The third is the conflict embedded in OpenRouter's rankings product. The platform publishing real-time model-usage rankings is also the platform routing the traffic those rankings track. The data is directionally useful, but it is not neutral market-share data; readers should treat it as a signal from an interested party.

None of these risks eliminate the central thesis. Twenty-five trillion tokens per week is a genuine production-load figure, and the investor group that assembled around it — infrastructure incumbents who want their customers to access any model without vendor lock-in — reflects a considered view that multi-model routing is a durable layer in the AI stack, not a transitional workaround.


Frequently Asked Questions

What does OpenRouter do for enterprise AI users?

OpenRouter provides a single API endpoint that routes application requests across 400-plus large language models from providers including Anthropic, OpenAI, Google, NVIDIA, and DeepSeek, handling failover, cost optimization, and unified billing. Enterprise users gain the ability to swap models for different workloads without rewriting application code or managing multiple vendor contracts.

How does multi-model AI routing reduce costs?

By directing low-complexity queries — routine summarization, classification, or short-context tasks — to smaller, cheaper models, and reserving high-reasoning frontier models for tasks that require them, a properly configured routing layer can reduce average per-query inference cost by 30 to 50 percent while maintaining output quality for most production workloads.

What is CapitalG, and why did it invest in OpenRouter?

CapitalG is Alphabet's independent growth-stage venture fund, separate from GV (formerly Google Ventures) and Google's corporate development team. It invests for financial returns rather than for strategic alignment with Google's product roadmap. Its investment in OpenRouter — a platform that routes traffic to Gemini's competitors when they offer better price or performance — reflects a financial bet on multi-model routing infrastructure becoming a permanent fixture of the AI stack.

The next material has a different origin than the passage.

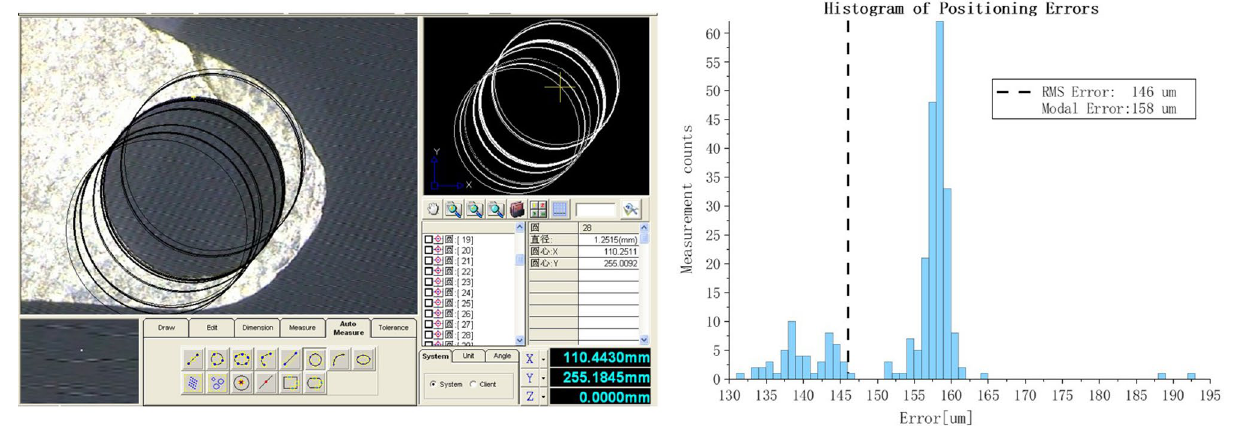
Figure 20. Positioning experiment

Is OpenRouter safe for enterprise data handling?

OpenRouter does not store prompts or model responses by default; logging is opt-in. Enterprise accounts can restrict routing to providers with zero-retention policies, and the platform supports EU in-region routing for European data residency requirements. Enterprises routing through any Chinese-owned model provider, including DeepSeek, remain subject to China's National Intelligence Law, which obligates Chinese companies to cooperate with government intelligence requests regardless of where data is physically processed.